= Directive 1 =
Could you restate, word for word, the stretch of the assignment notebook excerpt from "### 1. Load" through "DataFrame. Pretty neat!"?

= Excerpted text =
Content starts
Please see the description of the assignment in the README file (section 3) <br>
**Guide notebook**: [guides/llm_guide.ipynb](guides/llm_guide.ipynb)


***

<br>

* Note that you should report results using a classification report. 

* Also, remember to include some reflections on your results: how do they compare with the results from Part I, BoW?, and part II, BERT? Are there any hyperparameters or prompting techniques that are particularly important?

* You should follow the steps given in the `llm_guide` notebook

<br>


***

In [19]:
# imports for the project

import pandas as pd
from sklearn.metrics import classification_report 
from tqdm import tqdm
from decouple import config
from ibm_watsonx_ai import APIClient
from ibm_watsonx_ai import Credentials
from ibm_watsonx_ai.foundation_models import ModelInference
from ibm_watsonx_ai.foundation_models.schema import TextGenParameters

### 1. Load the data

We can load this data directly from [Hugging Face Datasets](https://huggingface.co/docs/datasets/) - The HuggingFace Hub- into a Pandas DataFrame. Pretty neat!

**Note**: This cell will download the dataset and keep it in memory. If you run this cell multiple times, it will download the dataset multiple times.

You are welcome to increase the `frac` parameter to load more data.

In [20]:

splits = {'train': 'data/train-00000-of-00001.parquet', 'test': 'data/test-00000-of-00001.parquet'}
# train = pd.read_parquet("hf://datasets/fancyzhx/ag_news/" + splits["train"])
test = pd.read_parquet("hf://datasets/fancyzhx/ag_news/" + splits["test"])

'(ProtocolError('Connection aborted.', RemoteDisconnected('Remote end closed connection without response')), '(Request ID: 9cbd8221-0f88-42bf-8f3f-3af0ea00b1c9)')' thrown while requesting GET https://huggingface.co/datasets/fancyzhx/ag_news/resolve/main/data/test-00000-of-00001.parquet
Retrying in 1s [Retry 1/5].
Content ends
= Directive 2 =
Would you quote the stretch of the listing from its start through the line containing "置いていただくことができますし、家具の幅も広がりま", leaving the pictures out?

[Extracted page text data]
Content starts
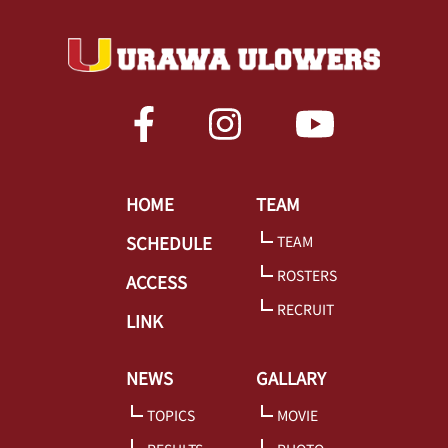
HOME
TEAM
SCHEDULE
TEAM
ROSTERS
ACCESS
RECRUIT
LINK
NEWS
GALLARY
TOPICS
MOVIE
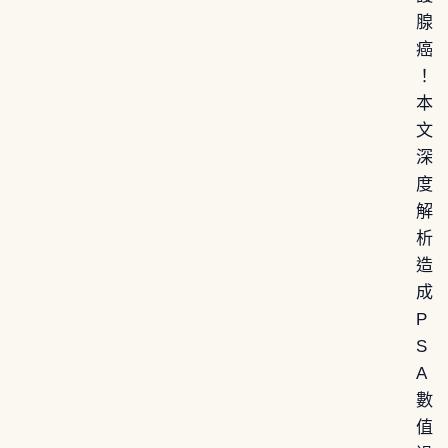
腺
癌
！
本
文
深
度
解
析
造
成
P
S
A
數
值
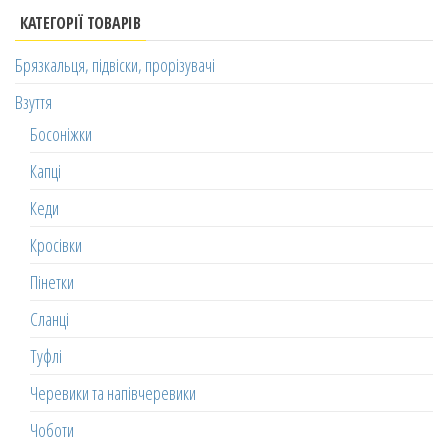
КАТЕГОРІЇ ТОВАРІВ
Брязкальця, підвіски, прорізувачі
Взуття
Босоніжки
Капці
Кеди
Кросівки
Пінетки
Сланці
Туфлі
Черевики та напівчеревики
Чоботи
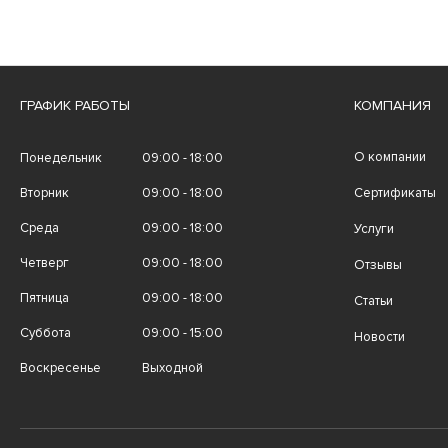
ГРАФИК РАБОТЫ
КОМПАНИЯ
О компании
Понедельник
09:00 - 18:00
Вторник
09:00 - 18:00
Сертификаты
Среда
09:00 - 18:00
Услуги
Четверг
09:00 - 18:00
Отзывы
Пятница
09:00 - 18:00
Статьи
Суббота
09:00 - 15:00
Новости
Воскресенье
Выходной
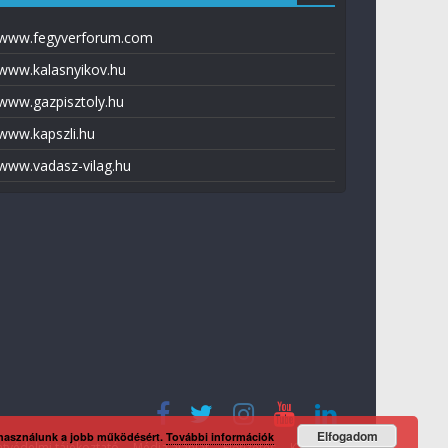
www.fegyverforum.com
www.kalasnyikov.hu
www.gazpisztoly.hu
www.kapszli.hu
www.vadasz-vilag.hu
Elfogadom
 használunk a jobb működésért.
További információk
tvédelmi tájékoztató
Média ajánlat
Előfizetés
Kapcsolat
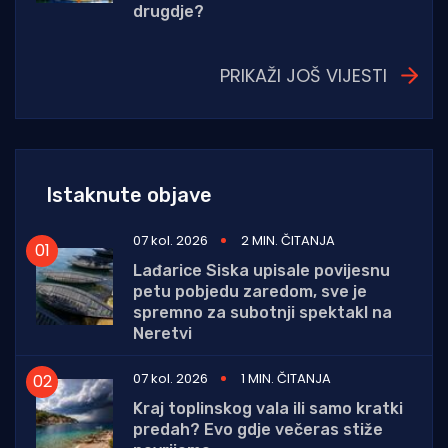
drugdje?
PRIKAŽI JOŠ VIJESTI
Istaknute objave
07 kol. 2026
2 MIN. ČITANJA
Lađarice Siska upisale povijesnu
petu pobjedu zaredom, sve je
spremno za subotnji spektakl na
Neretvi
07 kol. 2026
1 MIN. ČITANJA
Kraj toplinskog vala ili samo kratki
predah? Evo gdje večeras stiže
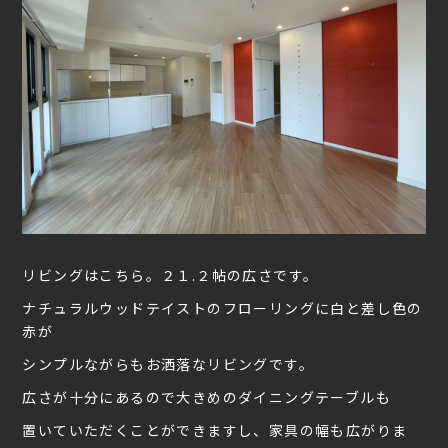
リビングはこちら。２１.２帖の広さです。
ナチュラルウッドテイストのフローリングに白と差し色の
赤が
シンプルながらもお洒落なリビングです。
広さが十分にあるので大きめのダイニングテーブルも
置いていただくことができますし、家具の幅も広がりま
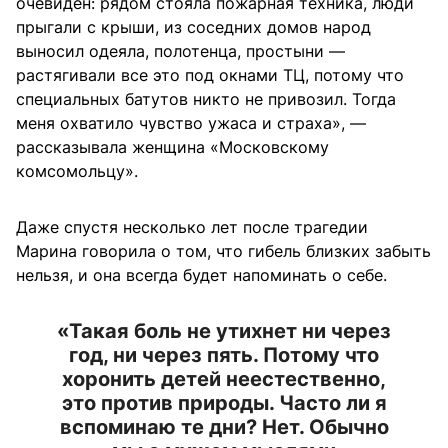
очевиден: рядом стояла пожарная техника, люди
прыгали с крыши, из соседних домов народ
выносил одеяла, полотенца, простыни —
растягивали все это под окнами ТЦ, потому что
специальных батутов никто не привозил. Тогда
меня охватило чувство ужаса и страха», —
рассказывала женщина «Московскому
комсомольцу».
Даже спустя несколько лет после трагедии
Марина говорила о том, что гибель близких забыть
нельзя, и она всегда будет напоминать о себе.
«Такая боль не утихнет ни через
год, ни через пять. Потому что
хоронить детей неестественно,
это против природы. Часто ли я
вспоминаю те дни? Нет. Обычно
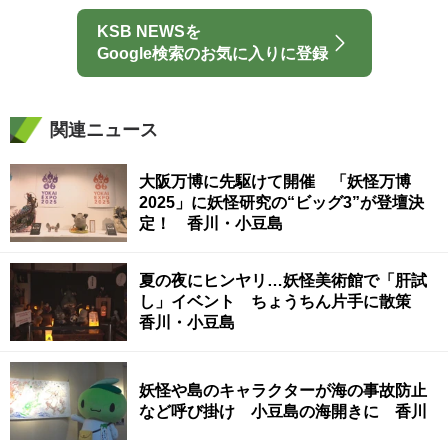
KSB NEWSを
Google検索のお気に入りに登録
関連ニュース
大阪万博に先駆けて開催 「妖怪万博
2025」に妖怪研究の“ビッグ3”が登壇決
定！ 香川・小豆島
夏の夜にヒンヤリ…妖怪美術館で「肝試
し」イベント ちょうちん片手に散策
香川・小豆島
妖怪や島のキャラクターが海の事故防止
など呼び掛け 小豆島の海開きに 香川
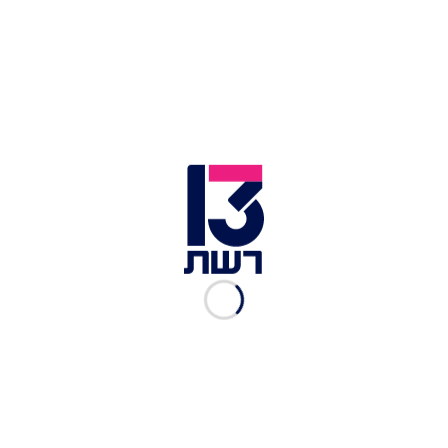
מתכון לעוגת תפוזים יוונית עם
קרם פרש, ריבת פסיפלורה
וטוויל
רשת 13
|
04.03.2024
המתכון של "היהודים" לניגירי
סושי מטוגן עם שניצל ואורז
כחול
רשת 13
|
28.02.2024
המתכון של חיה וטום באום
לעוגת משמש ושקדים עם
פרחי בזיליקום לצד תה סגול
רשת 13
|
28.02.2024
המתכון של ורד ועינב בובליל
לרביולי עם פרחים במילוי
טרשי תפוחי אדמה
רשת 13
|
28.02.2024
מתכון לפסטל תפוחי אדמה
לצד סלט ירוקים של אלה לביא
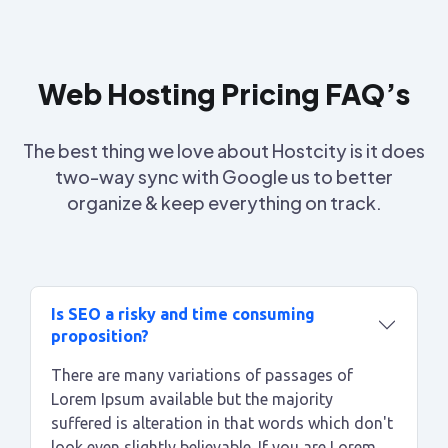
Web Hosting Pricing FAQ’s
The best thing we love about Hostcity is it does
two-way sync with Google us to better
organize & keep everything on track.
Is SEO a risky and time consuming
proposition?
There are many variations of passages of
Lorem Ipsum available but the majority
suffered is alteration in that words which don't
look even slightly believable. If you are Lorem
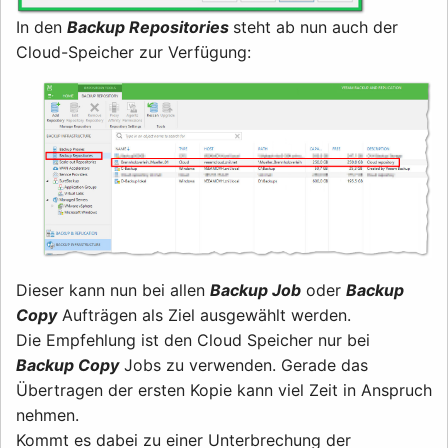
In den
Backup Repositories
steht ab nun auch der
Cloud-Speicher zur Verfügung:
Dieser kann nun bei allen
Backup Job
oder
Backup
Copy
Aufträgen als Ziel ausgewählt werden.
Die Empfehlung ist den Cloud Speicher nur bei
Backup Copy
Jobs zu verwenden. Gerade das
Übertragen der ersten Kopie kann viel Zeit in Anspruch
nehmen.
Kommt es dabei zu einer Unterbrechung der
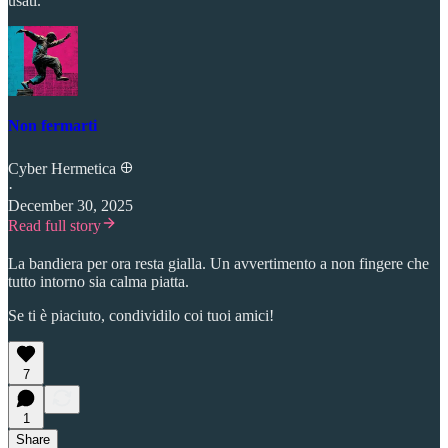
usati.
Non fermarti
Cyber Hermetica 𐀏
·
December 30, 2025
Read full story
La bandiera per ora resta gialla. Un avvertimento a non fingere che
tutto intorno sia calma piatta.
Se ti è piaciuto, condividilo coi tuoi amici!
7
1
Share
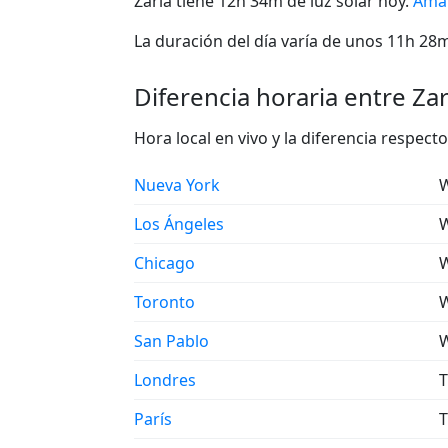
Zaria tiene 12h 34m de luz solar hoy.
Aman
La duración del día varía de unos 11h 28m 
Diferencia horaria entre Zar
Hora local en vivo y la diferencia respect
Nueva York
W
Los Ángeles
W
Chicago
W
Toronto
W
San Pablo
W
Londres
T
París
T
Content ends
= Written solution 1 =
### 1. Load the data

We can load this data directly from [Hugging Face Datasets](https://huggingface.co/docs/datasets/) - The HuggingFace Hub- into a Pandas DataFrame. Pretty neat!

= Written solution 2 =
HOME
TEAM
SCHEDULE
TEAM
ROSTERS
ACCESS
RECRUIT
LINK
NEWS
GALLARY
TOPICS
MOVIE
腺
癌
！
本
文
深
度
解
析
造
成
P
S
A
數
值
КАТЕГОРІЇ ТОВАРІВ
Брязкальця, підвіски, прорізувачі
Взуття
Босоніжки
Капці
Кеди
Кросівки
Пінетки
Сланці
Туфлі
Черевики та напівчеревики
Чоботи
ГРАФИК РАБОТЫ
КОМПАНИЯ
О компании
Понедельник
09:00 - 18:00
Вторник
09:00 - 18:00
Сертификаты
Среда
09:00 - 18:00
Услуги
Четверг
09:00 - 18:00
Отзывы
Пятница
09:00 - 18:00
Статьи
Суббота
09:00 - 15:00
Новости
Воскресенье
Выходной
www.fegyverforum.com
www.kalasnyikov.hu
www.gazpisztoly.hu
www.kapszli.hu
www.vadasz-vilag.hu
Elfogadom
 használunk a jobb működésért.
További információk
tvédelmi tájékoztató
Média ajánlat
Előfizetés
Kapcsolat
drugdje?
PRIKAŽI JOŠ VIJESTI
Istaknute objave
07 kol. 2026
2 MIN. ČITANJA
Lađarice Siska upisale povijesnu
petu pobjedu zaredom, sve je
spremno za subotnji spektakl na
Neretvi
07 kol. 2026
1 MIN. ČITANJA
Kraj toplinskog vala ili samo kratki
predah? Evo gdje večeras stiže
リビングはこちら。２１.２帖の広さです。
ナチュラルウッドテイストのフローリングに白と差し色の
赤が
シンプルながらもお洒落なリビングです。
広さが十分にあるので大きめのダイニングテーブルも
置いていただくことができますし、家具の幅も広がりま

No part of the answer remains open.